7 Mutations and cancer

When normal cells in the body (somatic cells) are changed into cancer cells they are said to have been ‘transformed.’ This transformation results in cells that, for example, proliferate inappropriately and in an unregulated fashion. The risk of this occurring is linked to a number of extrinsic (life style choices) or intrinsic (genetic predisposition) [risk factors][Risk factors) that are linked to an increased risk of mutations.

On the other hand, the discovery of oncogenes and tumour supressor genes demonstrates that subtle changes to normal cellular genes can trigger the transformation to an oncogene or damage the funciont of a tumour suppressor gene and such contribute to the development of cancer (carcinogenesis).

What are the underlying mechansims which induce these changes and how do they change DNA?

7.1 Mutations as the source of genetic variation

Mutations are defined as changes to the genomic nucleic acid sequence of an organism, i.e. for mammalian cells this is their DNA, a double stranded helix arranged into the chromosomes within the nucleus. As the molecule which stores all the genetic information DNA has a special role in the cell. It is essential that it is faithfully replicated so that an accurate copy of this information is passed on to each of the cells resulting from either mitosis (somatic cells divide producing two diploid daughter cells to proliferate) or meiosis (germ line cells generating 4 haploid daughter cells for sexual reproduction). The expression daughter cells thus describes all cells resulting from such divisions (not cells of an offspring).

This means any information encoded in this DNA is passed on to each of these daughter cells as well as to any future generation of offspring of these daughter cells. This means the DNA information as well as any changes to it is heritable and all cells that share this same genetic information are considered a clone.
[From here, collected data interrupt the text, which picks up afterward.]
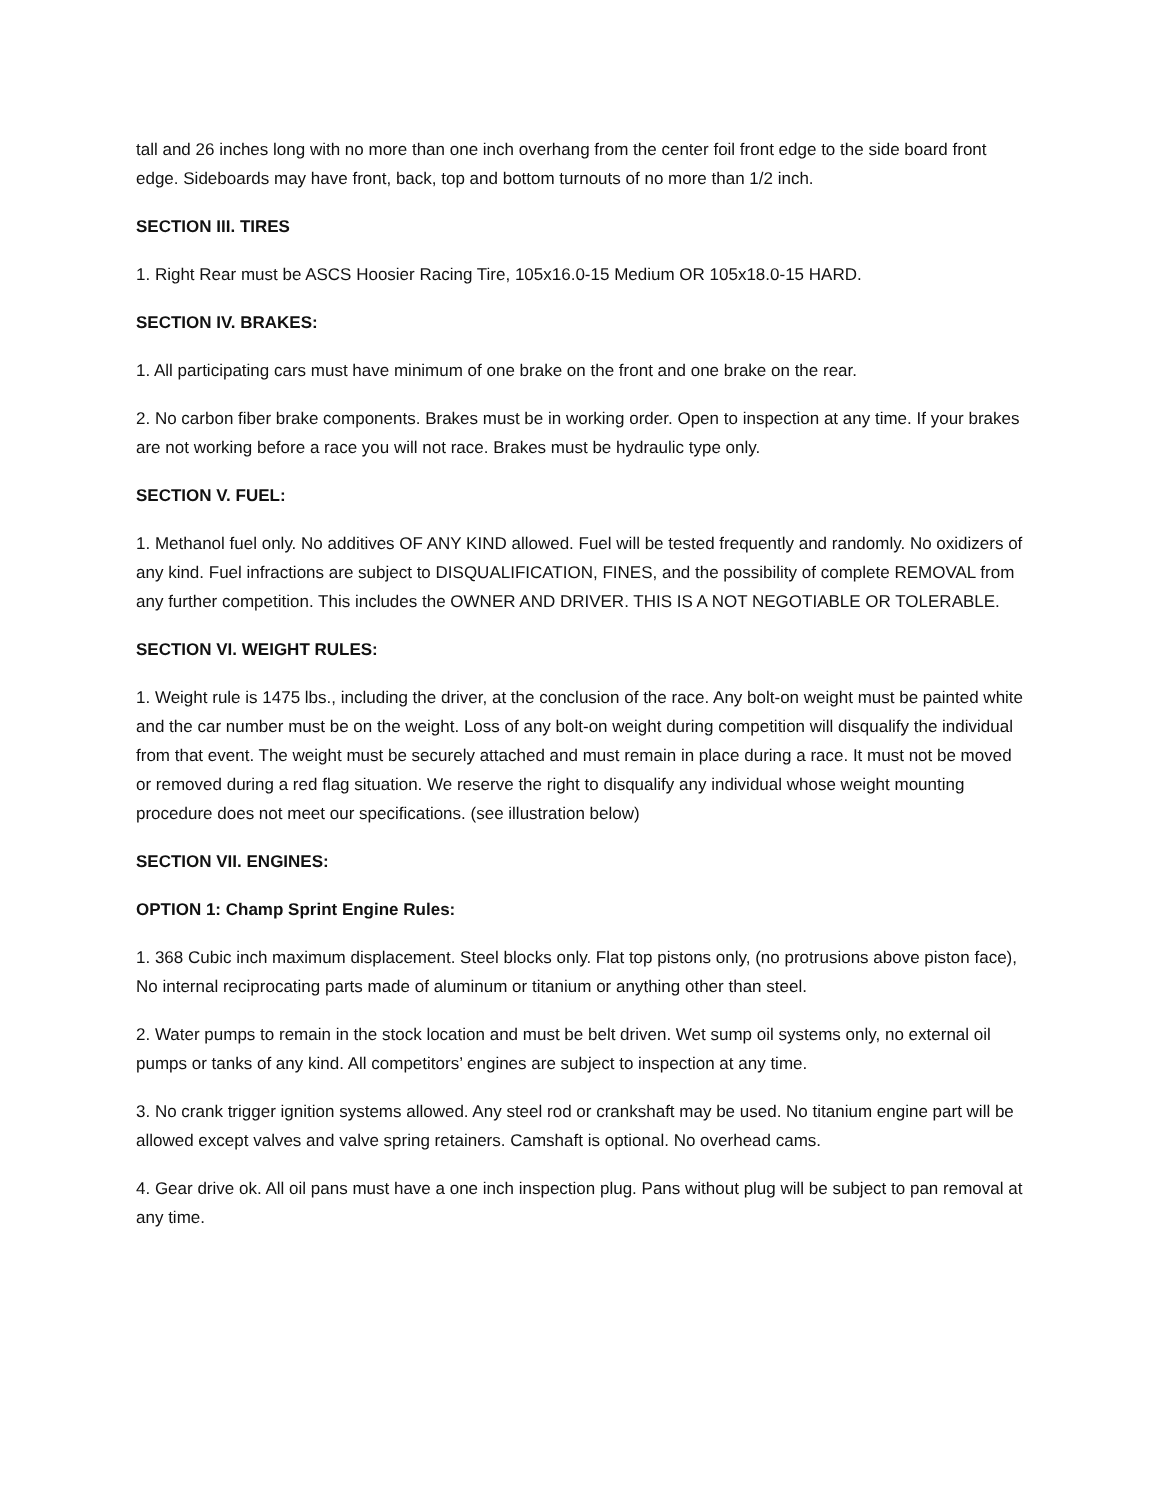tall and 26 inches long with no more than one inch overhang from the center foil front edge to the side board front edge. Sideboards may have front, back, top and bottom turnouts of no more than 1/2 inch.
SECTION III. TIRES
1. Right Rear must be ASCS Hoosier Racing Tire, 105x16.0-15 Medium OR 105x18.0-15 HARD.
SECTION IV. BRAKES:
1. All participating cars must have minimum of one brake on the front and one brake on the rear.
2. No carbon fiber brake components. Brakes must be in working order. Open to inspection at any time. If your brakes are not working before a race you will not race. Brakes must be hydraulic type only.
SECTION V. FUEL:
1. Methanol fuel only. No additives OF ANY KIND allowed. Fuel will be tested frequently and randomly. No oxidizers of any kind. Fuel infractions are subject to DISQUALIFICATION, FINES, and the possibility of complete REMOVAL from any further competition. This includes the OWNER AND DRIVER. THIS IS A NOT NEGOTIABLE OR TOLERABLE.
SECTION VI. WEIGHT RULES:
1. Weight rule is 1475 lbs., including the driver, at the conclusion of the race. Any bolt-on weight must be painted white and the car number must be on the weight. Loss of any bolt-on weight during competition will disqualify the individual from that event. The weight must be securely attached and must remain in place during a race. It must not be moved or removed during a red flag situation. We reserve the right to disqualify any individual whose weight mounting procedure does not meet our specifications. (see illustration below)
SECTION VII. ENGINES:
OPTION 1: Champ Sprint Engine Rules:
1. 368 Cubic inch maximum displacement. Steel blocks only. Flat top pistons only, (no protrusions above piston face), No internal reciprocating parts made of aluminum or titanium or anything other than steel.
2. Water pumps to remain in the stock location and must be belt driven. Wet sump oil systems only, no external oil pumps or tanks of any kind. All competitors’ engines are subject to inspection at any time.
3. No crank trigger ignition systems allowed. Any steel rod or crankshaft may be used. No titanium engine part will be allowed except valves and valve spring retainers. Camshaft is optional. No overhead cams.
4. Gear drive ok. All oil pans must have a one inch inspection plug. Pans without plug will be subject to pan removal at any time.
Mutations are the source of genetic variation that can be passed on to daughter cells - without mutations and faithful replication the genetic code of cells would be unchangeable. Genetic variation when it affects germ line cells (passed on to future generations) is an essential driver of the processes of evolution; introduction of genetic variation in somatic cells also makes physiological contribution to the development of e.g. the immune system through contributing to the diversity of lymphocytes (V(D)J recombination). Genetic variation that leads to the transformation of somatic cells kick starts carcinogenesis and (as discussed below) sustains cancer progression.

7.2 DNA mutations

7.2.1 Underlying mechanisms

Spontaneous mutations. Changes to DNA sequence occur spontaneously at a baseline level due to a number of potential mechanisms. For example, spontaneous mutations can be induced by some of the physiological chemical reactions occurring in cells, the fact that the process of DNA replication in preparation for cell division has some change of errors occurring that introduce changes to the nucleic acid sequence, mutations induced by potential errors introduced through DNA repair mechanisms which constantly try and rectify DNA damage (see also BRAC1) . Furthermore, it is possible that errors introduced during the separation of chromosomes in the M-phase.
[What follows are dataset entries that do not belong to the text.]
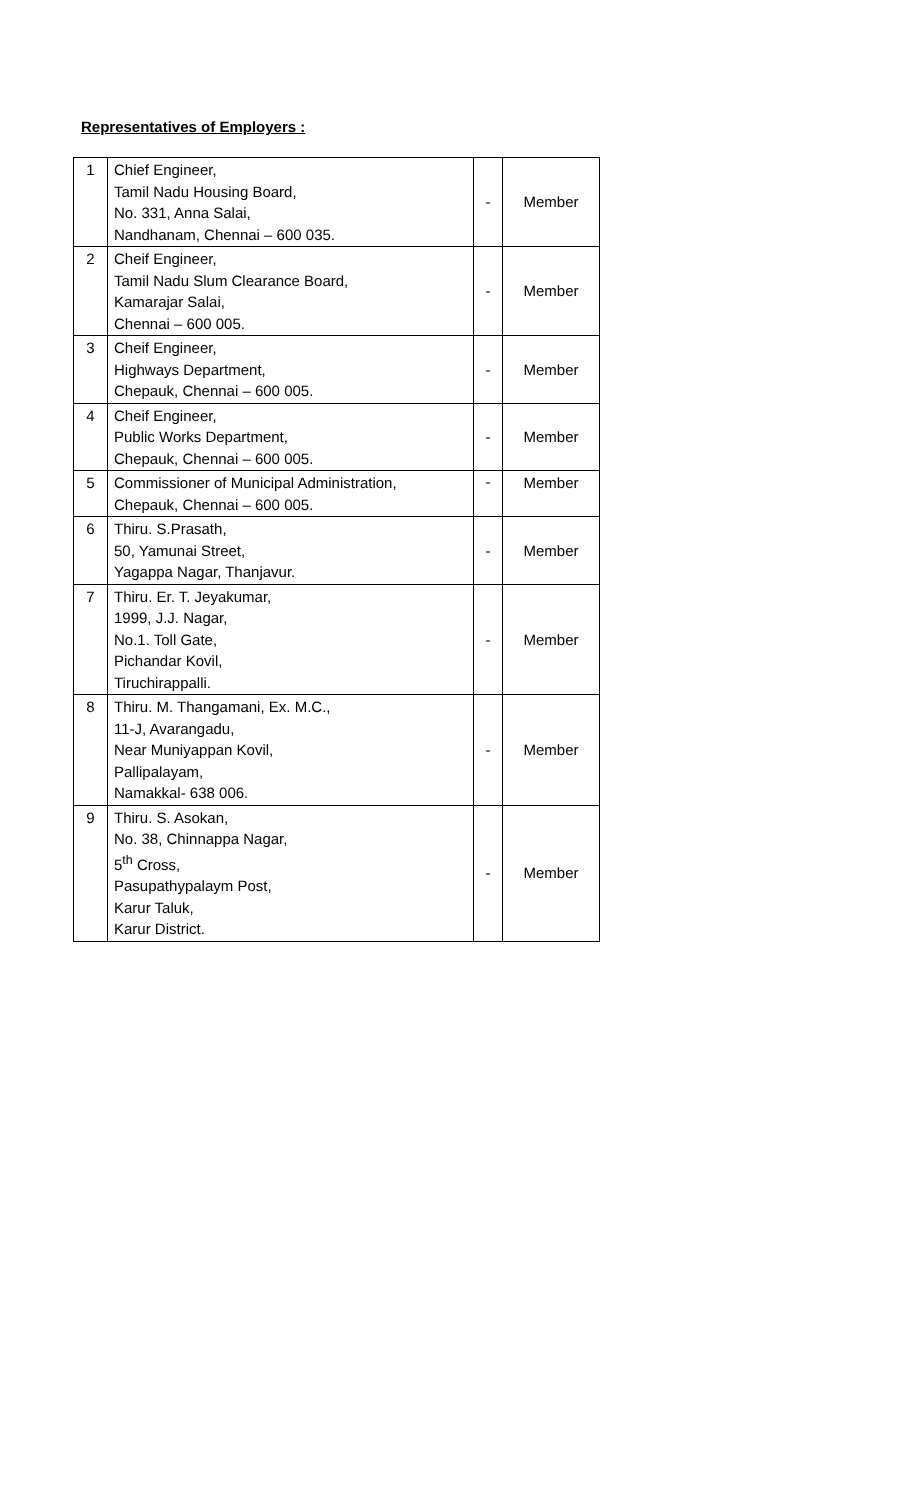Representatives of Employers :
| 1 | Chief Engineer, Tamil Nadu Housing Board, No. 331, Anna Salai, Nandhanam, Chennai – 600 035. | - | Member |
| 2 | Cheif Engineer, Tamil Nadu Slum Clearance Board, Kamarajar Salai, Chennai – 600 005. | - | Member |
| 3 | Cheif Engineer, Highways Department, Chepauk, Chennai – 600 005. | - | Member |
| 4 | Cheif Engineer, Public Works Department, Chepauk, Chennai – 600 005. | - | Member |
| 5 | Commissioner of Municipal Administration, Chepauk, Chennai – 600 005. | - | Member |
| 6 | Thiru. S.Prasath, 50, Yamunai Street, Yagappa Nagar, Thanjavur. | - | Member |
| 7 | Thiru. Er. T. Jeyakumar, 1999, J.J. Nagar, No.1. Toll Gate, Pichandar Kovil, Tiruchirappalli. | - | Member |
| 8 | Thiru. M. Thangamani, Ex. M.C., 11-J, Avarangadu, Near Muniyappan Kovil, Pallipalayam, Namakkal- 638 006. | - | Member |
| 9 | Thiru. S. Asokan, No. 38, Chinnappa Nagar, 5<sup>th</sup> Cross, Pasupathypalaym Post, Karur Taluk, Karur District. | - | Member |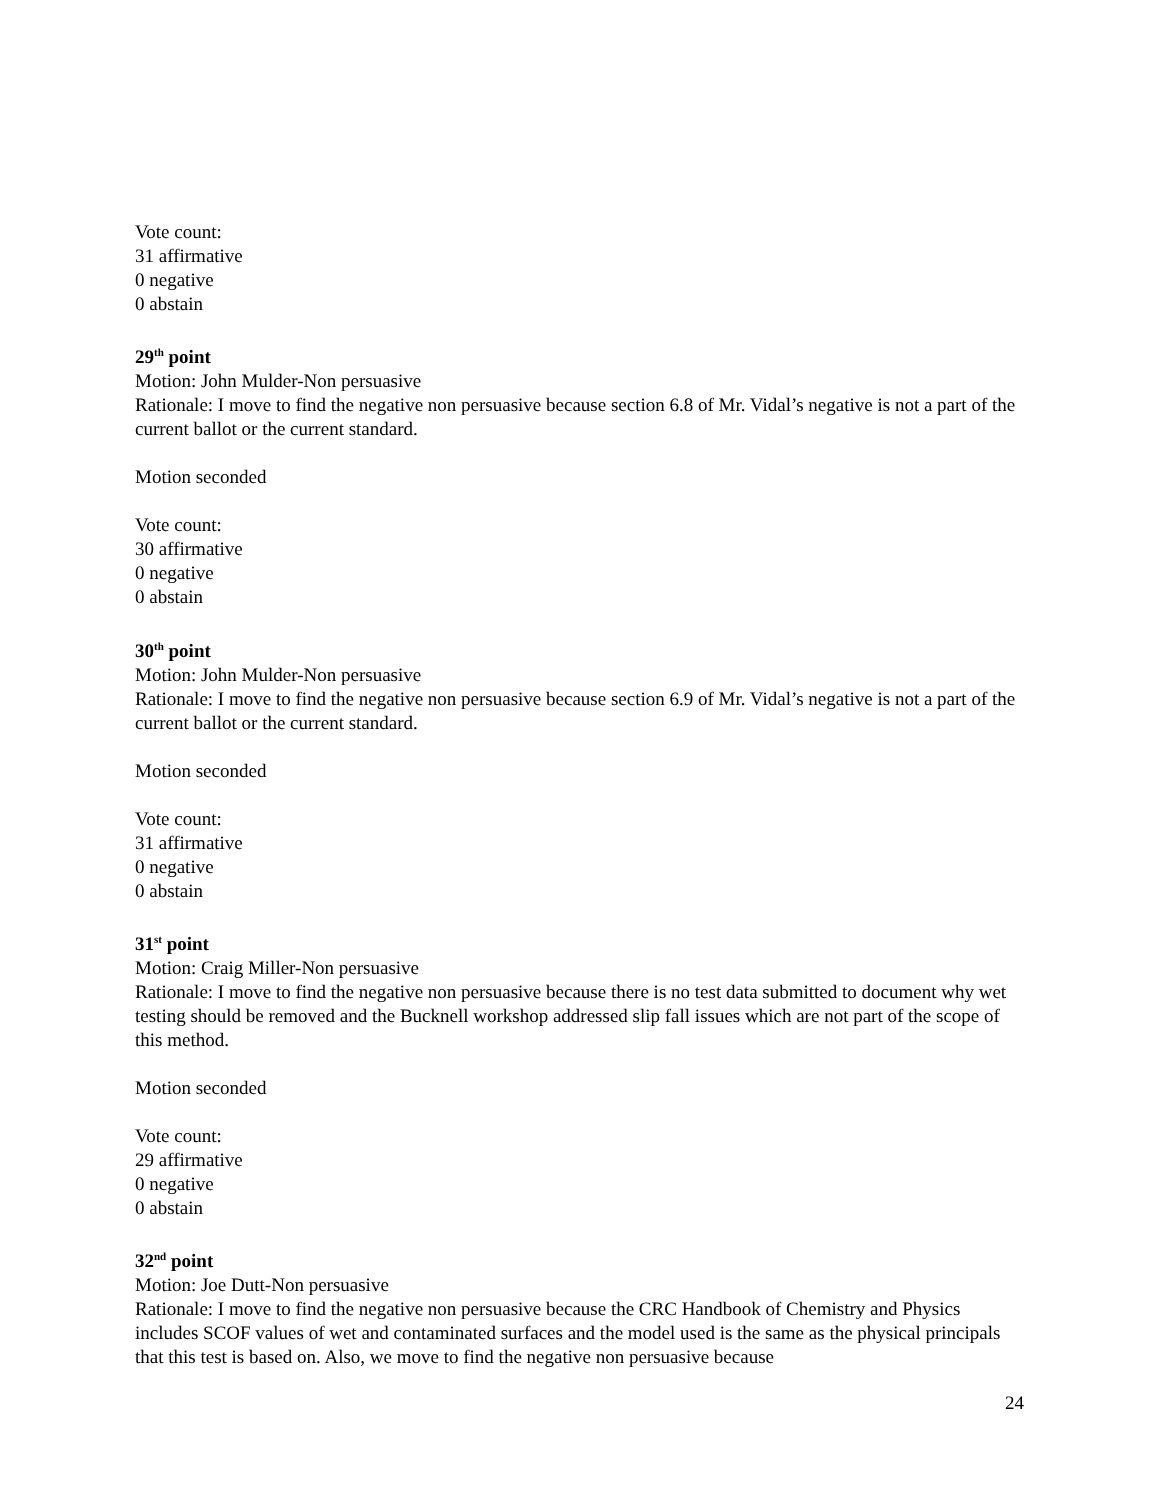Vote count:
31 affirmative
0 negative
0 abstain
29<sup>th</sup> point
Motion: John Mulder-Non persuasive
Rationale: I move to find the negative non persuasive because section 6.8 of Mr. Vidal’s negative is not a part of the current ballot or the current standard.
Motion seconded
Vote count:
30 affirmative
0 negative
0 abstain
30<sup>th</sup> point
Motion: John Mulder-Non persuasive
Rationale: I move to find the negative non persuasive because section 6.9 of Mr. Vidal’s negative is not a part of the current ballot or the current standard.
Motion seconded
Vote count:
31 affirmative
0 negative
0 abstain
31<sup>st</sup> point
Motion: Craig Miller-Non persuasive
Rationale: I move to find the negative non persuasive because there is no test data submitted to document why wet testing should be removed and the Bucknell workshop addressed slip fall issues which are not part of the scope of this method.
Motion seconded
Vote count:
29 affirmative
0 negative
0 abstain
32<sup>nd</sup> point
Motion: Joe Dutt-Non persuasive
Rationale: I move to find the negative non persuasive because the CRC Handbook of Chemistry and Physics includes SCOF values of wet and contaminated surfaces and the model used is the same as the physical principals that this test is based on. Also, we move to find the negative non persuasive because
24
Induced mutations. In addition, a number of external factors can induced mutations. The increase of cancer risk has been linked to the exposure to some of these agents (UV, tobacco smoke) or and has been discussed [earlier][Risk factors). A large number of chemicals have the ability to induce chemical changes to the DNA directly or indirectly lead to sequence changes/mutations. In fact, some of the chemotherapeutic drugs used to treat cancer such as e.g. alkylating agents can induce mutations and can increase risk for development to cancer after treatment. Another important source of mutation stems from radiation either as ionising radiation or from high energy UV light.

7.2.2 Effects on nucleic acid structure

Spontaneous or induced mutations can affect the the DNA sequence and structure at different levels. In principle random and can lead to changes to cellular proteins (amount, ratio, structure).

Nucleotide level. The smallest changes result in point mutations that affect only specific nucleic acid residues where one residue could be substituted for another (e.g. nucleotide transitions (e.g. A⟷G C⟷T) or transversions) or where a specific residue is inserted or deleted.

Gene level. Mutations such as insertions, deletions or transpositions can also affect a whole sequence of nucleotides. When these muated DNA sequences are big enough to include genes they can lead to multiple copies (e.g. amplification of EGFR,HER2) or deletion of genes. Changes to the surrounding DNA can lead affect gene regulation (e.g. gene mix leading to fusion protein, bcr-abl).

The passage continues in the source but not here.